# Required tasks:
A. According to the forum thread, what creates the input Hudi table?
B. In the forum thread, restate word for word the passage from "3. Hudi table" up to and including "the same issue.".

# Extract to read:
UPDATE: Adding the spark-submit command which I am using to submit jobs to the EMR cluster spark-submit --packages org.apache.hudi:hudi-spark3.2-bundle_2.12:0.11.0 --conf 'spark.serializer=org.apache.spark.serializer.KryoSerializer' --conf 'spark.sql.catalog.spark_catalog=org.apache.spark.sql.hudi.catalog.HoodieCatalog' --conf 'spark.sql.extensions=org.apache.spark.sql.hudi.HoodieSparkSessionExtension' --conf 'spark.sql.hive.convertMetastoreParquet=false' --jars /usr/lib/hudi/hudi-spark-bundle.jar,/usr/lib/spark/external/lib/spark-avro.jar filename.py

@jdattani That option is set to false in my hoodie.properties files. @nsivabalan Adding few more details to my issue. I updated hoodie.datasource.write.operation': 'delete' but still unable to delete the records.

Is there a problem that the pyspark script is unable to get the partition details?

  1. The input hudi table is created by a flink streaming job (I have no control over it) and below is the source code for the DDL. 1.Flink_Input_Source_DDL.zip

  2. Pyspark script to delete the records 2.hudi_delete_pyspark_script.zip

  3. Hudi table properties file 3.hoodie_properties.zip

4.Empty delta commit file 4.delta_commit_file.zip

Thanks

rjmblc avatar Sep 28 '22 13:09 rjmblc

UPDATE:@nsivabalan I tried after table compaction of the MOR table but still getting the same issue.

# Material shown:
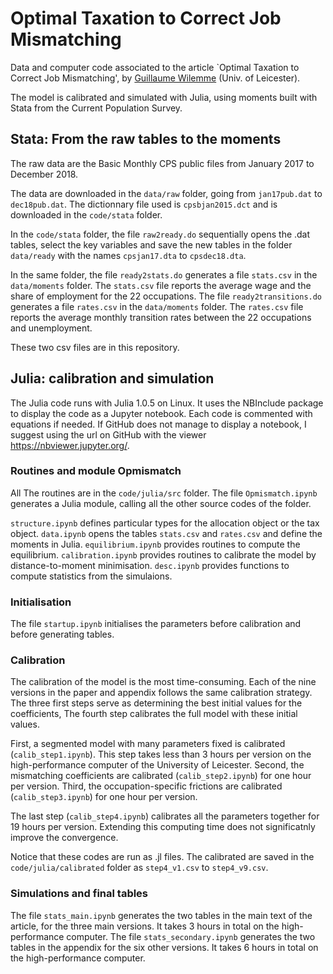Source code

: # Optimal Taxation to Correct Job Mismatching
Data and computer code associated to the article `Optimal Taxation to Correct Job Mismatching', by [Guillaume Wilemme](http://www.gwilemme.com/) (Univ. of Leicester).


The model is calibrated and simulated with Julia, using moments built with Stata from the Current Population Survey. 


## Stata: From the raw tables to the moments
The raw data are the Basic Monthly CPS public files from January 2017 to December 2018.

The data are downloaded in the `data/raw` folder, going from `jan17pub.dat` to `dec18pub.dat`.
The dictionnary file used is `cpsbjan2015.dct` and is downloaded in the `code/stata` folder.

In the `code/stata` folder, the file `raw2ready.do` sequentially opens the .dat tables, select the key variables and save the new tables in the folder `data/ready` with the names `cpsjan17.dta` to `cpsdec18.dta`.

In the same folder, the file `ready2stats.do` generates a file `stats.csv` in the `data/moments` folder.
The `stats.csv` file reports the average wage and the share of employment for the 22 occupations.
The file `ready2transitions.do` generates a file `rates.csv` in the `data/moments` folder.
The `rates.csv` file reports the average monthly transition rates between the 22 occupations and unemployment.

These two csv files are in this repository.



## Julia: calibration and simulation
The Julia code runs with Julia 1.0.5 on Linux. It uses the NBInclude package to display the code as a Jupyter notebook. Each code is commented with equations if needed. If GitHub does not manage to display a notebook, I suggest using the url on GitHub with the viewer https://nbviewer.jupyter.org/.


### Routines and module Opmismatch
All The routines are in the `code/julia/src` folder.
The file `Opmismatch.ipynb` generates a Julia module, calling all the other source codes of the folder.


`structure.ipynb` defines particular types for the allocation object or the tax object.
`data.ipynb` opens the tables `stats.csv` and `rates.csv` and define the moments in Julia.
`equilibrium.ipynb` provides routines to compute the equilibrium.
`calibration.ipynb` provides routines to calibrate the model by distance-to-moment minimisation.
`desc.ipynb` provides functions to compute statistics from the simulaions.

### Initialisation
The file `startup.ipynb` initialises the parameters before calibration and before generating tables.

### Calibration
The calibration of the model is the most time-consuming. Each of the nine versions in the paper and appendix follows the same calibration strategy. The three first steps serve as determining the best initial values for the coefficients, The fourth step calibrates the full model with these initial values. 

First, a segmented model with many parameters fixed is calibrated (`calib_step1.ipynb`).
This step takes less than 3 hours per version on the high-performance computer of the University of Leicester.
Second, the mismatching coefficients are calibrated (`calib_step2.ipynb`) for one hour per version.
Third, the occupation-specific frictions are calibrated (`calib_step3.ipynb`) for one hour per version.

The last step (`calib_step4.ipynb`) calibrates all the parameters together for 19 hours per version. Extending this computing time does not significatnly improve the convergence.

Notice that these codes are run as .jl files. The calibrated are saved in the `code/julia/calibrated` folder as `step4_v1.csv` to `step4_v9.csv`.


### Simulations and final tables
The file `stats_main.ipynb` generates the two tables in the main text of the article, for the three main versions. It takes 3 hours in total on the high-performance computer.
The file `stats_secondary.ipynb` generates the two tables in the appendix for the six other versions.
It takes 6 hours in total on the high-performance computer.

# Answers below:
A. A Flink streaming job creates it.

B.
3. Hudi table properties file 3.hoodie_properties.zip

4.Empty delta commit file 4.delta_commit_file.zip

Thanks

rjmblc avatar Sep 28 '22 13:09 rjmblc

UPDATE:@nsivabalan I tried after table compaction of the MOR table but still getting the same issue.